Each of these programs is collecting some data about Michael. On the child level, a lack of data coordination means his kindergarten teacher may have no idea what previous programs he has participated in, what previous assessments have shown about him, or what type of supports he may need to excel in her classroom. On the systems level, a lack of coordination makes it difficult to answer simple questions about enrollment or program effectiveness.
Last month, the Early Childhood Data Collaborative (ECDC) released the 2018 Early Childhood Data Systems Survey report, highlighting the progress states have made coordinating data across early care and education (ECE) programs and to other social services such as child welfare and housing supports. In short, states have a lot of work left to do.
All 50 states (Washington, D.C. declined to participate) responded to the survey between April and June of 2018. The online survey was sent to various state agencies that oversee children’s care and education during the first eight years of life. The infographic above depicts the ECE programs that would benefit from data coordination across systems.
Without comprehensive ECE data, it is impossible to know which programs are working, for whom, and why. One way to improve early learning is to collect child-level data that helps identify the needs of individual children. ECDC asked states if they linked individual child-level data with state-funded pre-K, preschool special education, early intervention, subsidized child care, and Head Start. Less than half of states (check out ECDC’s interactive map displaying their data, here) have child-level data linked across ECE programs, with home visiting (10 states) and Head Start (7 states) the least likely to be linked.

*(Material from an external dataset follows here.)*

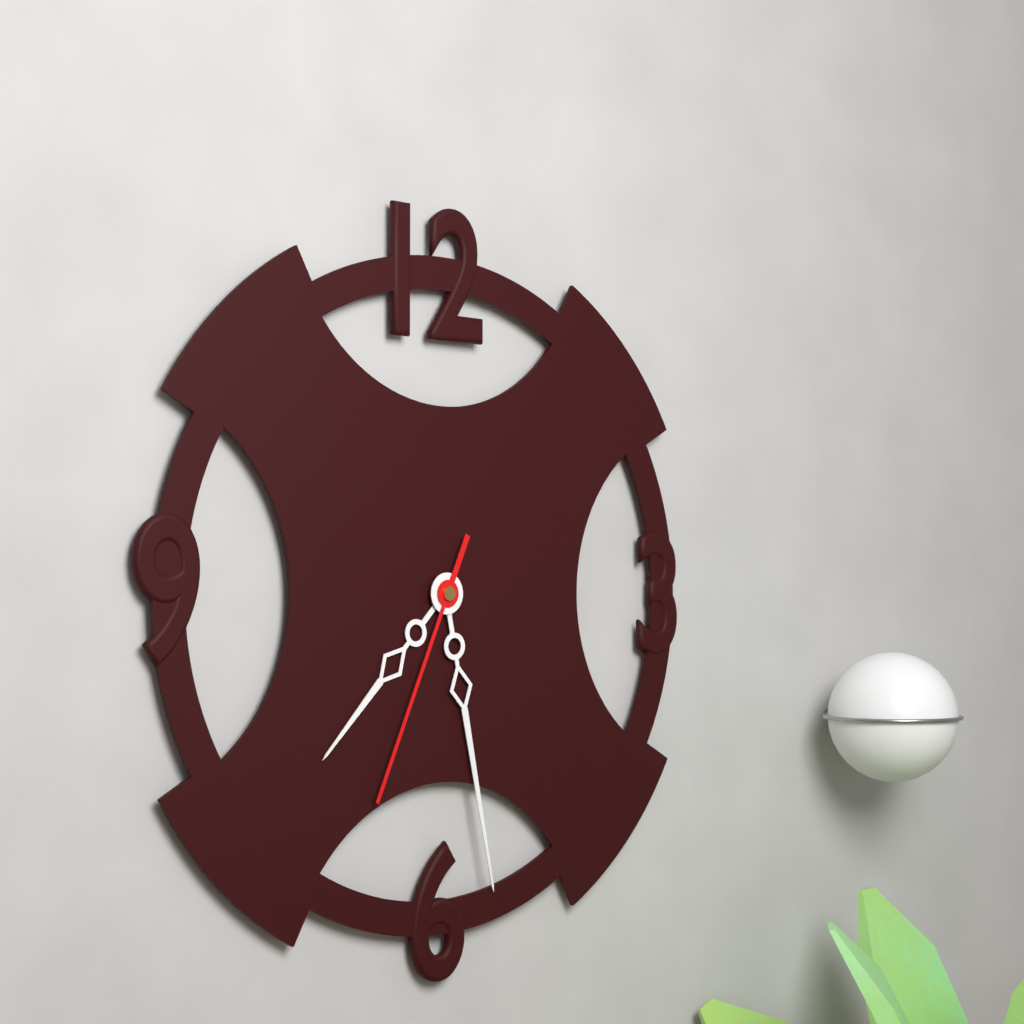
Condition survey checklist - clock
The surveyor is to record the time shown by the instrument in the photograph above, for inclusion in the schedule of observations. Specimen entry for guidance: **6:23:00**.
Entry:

Besides collecting data about children, states gather information about the workforce and programs. States that follow their teachers over time are able to collect data about pay levels, background checks, and professional development opportunities. While 42 states collect some workforce data points, only 15 reported the capacity to link workforce data across different ECE programs. ECDC also asked states if they used some sort of database to track ECE program information. Forty-one states reported using a Quality Rating Improvement System (QRIS) to collect program site data. The report showcased Pennsylvania's Enterprise to Link Information to Children Across Networks (PELICAN) as an example of a state program that used a linked database system to access valuable information about their early childhood programs.
Perhaps the most discouraging survey results involve state governance structures that establish policies and guidance around how data is used and shared. ECDC research found the number of states with a defined data governance body decreased from 32 to 22 since 2013. Technical barriers, use of common language and metrics, and ambiguous policies seemed to be the largest barriers to integrating data systems, which makes these governing bodies so important.
State leaders need the right data to have a comprehensive picture of how families engage with early care and education programming, the ECE workforce, and ECE program quality. Our Early & Elementary Education Policy team has also called out the importance of early childhood data systems, making them a priority for B-3rd alignment in the 2015, report “From Crawling to Walking: Ranking States on Birth-3rd Policies that Support Strong Readers.” On the macro level, policymakers need to data to answer important questions about how all children are doing and, how our most vulnerable children are doing, and about families’ access to high-quality ECE and other services. And on the micro level, Michael’s kindergarten teacher needs to understand his experiences before he enters her classroom. Good, coordinated data can help to meet both of these needs. While data systems may not be exciting, they are certainly an important tool for improving outcomes for children and families.